● EXTRACT PROVIDED
When Apps Talk Behind Your Back
UCR Today (12/03/15) Sarah Nightingale

University of California, Riverside (UCR) researchers recently conducted a study, which found nearly 9 percent of popular apps downloaded from Google Play interact with websites that could compromise users' security and privacy. The researchers are developing the Android URL Risk Assessor (AURA) so users can evaluate the riskiness of individual apps before downloading them. They conducted a large-scale analysis of URLs embedded in 13,500 free android apps downloaded from Google Play. "We focused on a relatively neglected aspect of security research, which is the potential for good apps to leak personal information through the sites they interact with," says UCR professor Michalis Faloutsos. The researchers used AURA to identify more than 250,000 URLs accessed by the 13,500 apps, which were then cross-referenced for trustworthiness using VirusTotal, a database of malicious URLs, and Web of Trust, a website rating system. The researchers found almost 9 percent of the popular apps interacted with malicious URLs, and 15 percent talked to bad websites. In addition, 73 percent of the apps talk to low-reputation websites, and 74 percent talked to websites containing material not suitable for children. The researchers note that although these results are troubling, they only show users are potentially exposing themselves to risk, not that each of these interactions would necessarily result in negative consequences.


Quantum Dots Could Bridge Gap Between Electronic and Quantum Computers
Network World (12/02/15) Jon Gold

Researchers at the Los Alamos National Laboratory, Stanford University, and Technical University of Munich (TUM) have announced a solution to a key challenge of quantum computing technology that is built out of common semiconductor materials. Some proposed quantum computer systems employ photons, ions, or other atoms that can be manipulated to represent different values. The just-announced quantum computer uses a single electron trapped in a nanostructure, or quantum dot, made from standard semiconductor materials to store information in the form of the electron's spin. The method's application was previously constrained by a piezoelectric effect, which led to spin fluctuation and rapid data corruption, according to TUM researcher Alexander Bechtold. He says this corruption is offset by a magnetic field of 1.5 teslas, which "corresponds to the magnetic field strength of a strong permanent magnet. It stabilizes the nuclear spins and the encoded information remains intact." Fellow TUM researcher Jonathan Finley reports these semiconductor quantum dots have a unique advantage because "they harmonize perfectly with existing computer technology since they are made of similar semiconductor material."

● MATERIAL SHOWN
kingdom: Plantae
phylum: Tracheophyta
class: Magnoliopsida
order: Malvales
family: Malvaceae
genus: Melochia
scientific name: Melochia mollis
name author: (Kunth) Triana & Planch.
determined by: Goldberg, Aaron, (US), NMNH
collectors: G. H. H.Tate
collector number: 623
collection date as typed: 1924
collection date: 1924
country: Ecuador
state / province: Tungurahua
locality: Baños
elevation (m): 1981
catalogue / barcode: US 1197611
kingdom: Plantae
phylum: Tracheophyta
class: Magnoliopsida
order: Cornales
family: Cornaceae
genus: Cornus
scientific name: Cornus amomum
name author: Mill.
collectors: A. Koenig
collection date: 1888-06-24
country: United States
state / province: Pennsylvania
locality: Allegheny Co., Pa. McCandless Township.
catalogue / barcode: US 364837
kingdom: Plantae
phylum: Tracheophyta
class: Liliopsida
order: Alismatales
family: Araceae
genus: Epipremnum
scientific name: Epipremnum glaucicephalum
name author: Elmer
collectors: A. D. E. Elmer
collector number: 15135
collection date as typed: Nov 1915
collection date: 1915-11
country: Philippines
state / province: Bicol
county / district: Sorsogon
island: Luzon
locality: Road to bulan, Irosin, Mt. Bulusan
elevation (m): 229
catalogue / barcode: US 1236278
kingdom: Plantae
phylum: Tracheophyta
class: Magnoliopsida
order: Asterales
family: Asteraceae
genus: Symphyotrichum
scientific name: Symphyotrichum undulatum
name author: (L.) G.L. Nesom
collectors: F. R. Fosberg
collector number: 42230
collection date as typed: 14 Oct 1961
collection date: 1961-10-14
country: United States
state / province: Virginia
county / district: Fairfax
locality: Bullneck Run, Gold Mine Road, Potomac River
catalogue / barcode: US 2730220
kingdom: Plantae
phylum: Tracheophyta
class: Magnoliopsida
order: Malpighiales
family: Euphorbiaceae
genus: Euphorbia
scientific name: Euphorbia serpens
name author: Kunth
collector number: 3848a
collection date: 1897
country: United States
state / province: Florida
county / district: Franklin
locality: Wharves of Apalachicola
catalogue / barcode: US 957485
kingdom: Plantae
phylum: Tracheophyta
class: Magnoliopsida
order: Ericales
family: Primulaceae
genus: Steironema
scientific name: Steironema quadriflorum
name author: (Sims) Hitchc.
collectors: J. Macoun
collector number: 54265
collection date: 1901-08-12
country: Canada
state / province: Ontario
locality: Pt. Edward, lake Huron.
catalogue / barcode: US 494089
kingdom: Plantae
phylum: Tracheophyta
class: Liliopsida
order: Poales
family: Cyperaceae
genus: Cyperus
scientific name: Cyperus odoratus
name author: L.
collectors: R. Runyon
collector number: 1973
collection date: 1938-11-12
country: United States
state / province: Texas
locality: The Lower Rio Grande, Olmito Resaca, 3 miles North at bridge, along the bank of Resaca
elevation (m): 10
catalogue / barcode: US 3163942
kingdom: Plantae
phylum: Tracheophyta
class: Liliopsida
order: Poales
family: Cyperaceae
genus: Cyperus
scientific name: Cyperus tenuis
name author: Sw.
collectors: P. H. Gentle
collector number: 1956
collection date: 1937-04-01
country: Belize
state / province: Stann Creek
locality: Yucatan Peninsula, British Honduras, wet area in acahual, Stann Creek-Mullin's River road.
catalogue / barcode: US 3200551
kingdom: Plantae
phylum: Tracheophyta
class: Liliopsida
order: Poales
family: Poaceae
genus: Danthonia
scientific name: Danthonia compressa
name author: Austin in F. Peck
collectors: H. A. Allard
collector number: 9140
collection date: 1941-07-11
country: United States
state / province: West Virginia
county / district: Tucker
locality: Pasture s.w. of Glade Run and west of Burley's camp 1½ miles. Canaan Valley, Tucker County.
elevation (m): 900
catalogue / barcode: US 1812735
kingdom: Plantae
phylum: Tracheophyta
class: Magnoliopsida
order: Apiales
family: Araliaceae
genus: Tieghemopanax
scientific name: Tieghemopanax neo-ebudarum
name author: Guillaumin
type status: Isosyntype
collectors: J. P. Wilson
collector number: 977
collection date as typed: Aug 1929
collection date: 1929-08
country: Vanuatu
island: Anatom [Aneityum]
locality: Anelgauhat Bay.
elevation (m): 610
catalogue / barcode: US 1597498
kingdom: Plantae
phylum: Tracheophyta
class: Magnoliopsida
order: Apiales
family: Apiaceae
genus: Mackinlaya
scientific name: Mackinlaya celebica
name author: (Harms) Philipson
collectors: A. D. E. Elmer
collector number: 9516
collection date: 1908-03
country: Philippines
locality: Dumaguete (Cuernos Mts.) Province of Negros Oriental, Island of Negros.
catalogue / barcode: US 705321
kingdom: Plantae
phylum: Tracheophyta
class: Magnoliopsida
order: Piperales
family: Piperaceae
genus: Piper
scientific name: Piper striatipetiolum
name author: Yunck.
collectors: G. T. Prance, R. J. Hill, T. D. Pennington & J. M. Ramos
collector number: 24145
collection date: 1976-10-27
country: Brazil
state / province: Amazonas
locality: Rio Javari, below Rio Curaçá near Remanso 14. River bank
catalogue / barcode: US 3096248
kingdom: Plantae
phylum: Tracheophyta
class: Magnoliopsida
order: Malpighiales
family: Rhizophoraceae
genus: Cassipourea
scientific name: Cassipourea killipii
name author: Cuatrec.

● TASK TO COMPLETE
Resume the computing news digest after its item on quantum dots.

● ANSWER BOX
DARPA Seeks Toolset for Complex Adaptive Systems
Government Computer News (12/01/15) Mark Pomerleau

The U.S. Defense Advanced Research Projects Agency's (DARPA) Complex Adaptive System Composition and Design Environment (CASCADE) program will address current shortcomings and change the way complex systems are designed for real-time resilient response to dynamic environments. In addition, CASCADE will provide a unified view of system behavior and a formal language for complex adaptive system composition and design. "CASCADE could help develop models that would provide civil authorities, first responders, and assisting military commanders with the sequence and timing of critical actions they need to take for saving lives and restoring critical infrastructure," says DARPA program manager John Paschkewitz. He notes CASCADE also could help improve forward-deployed medical care by ensuring various components are accurately modeled and understood. Paschkewitz says CASCADE will replace existing modeling and design tools, which are static and unable to represent the complexity of many modern systems. In order to advance the CASCADE program, DARPA currently is looking for expertise from industry in applied mathematics, operations research, modeling and applications responsive to challenges, search and rescue platforms and modeling, and adaptive and resilient urban infrastructure.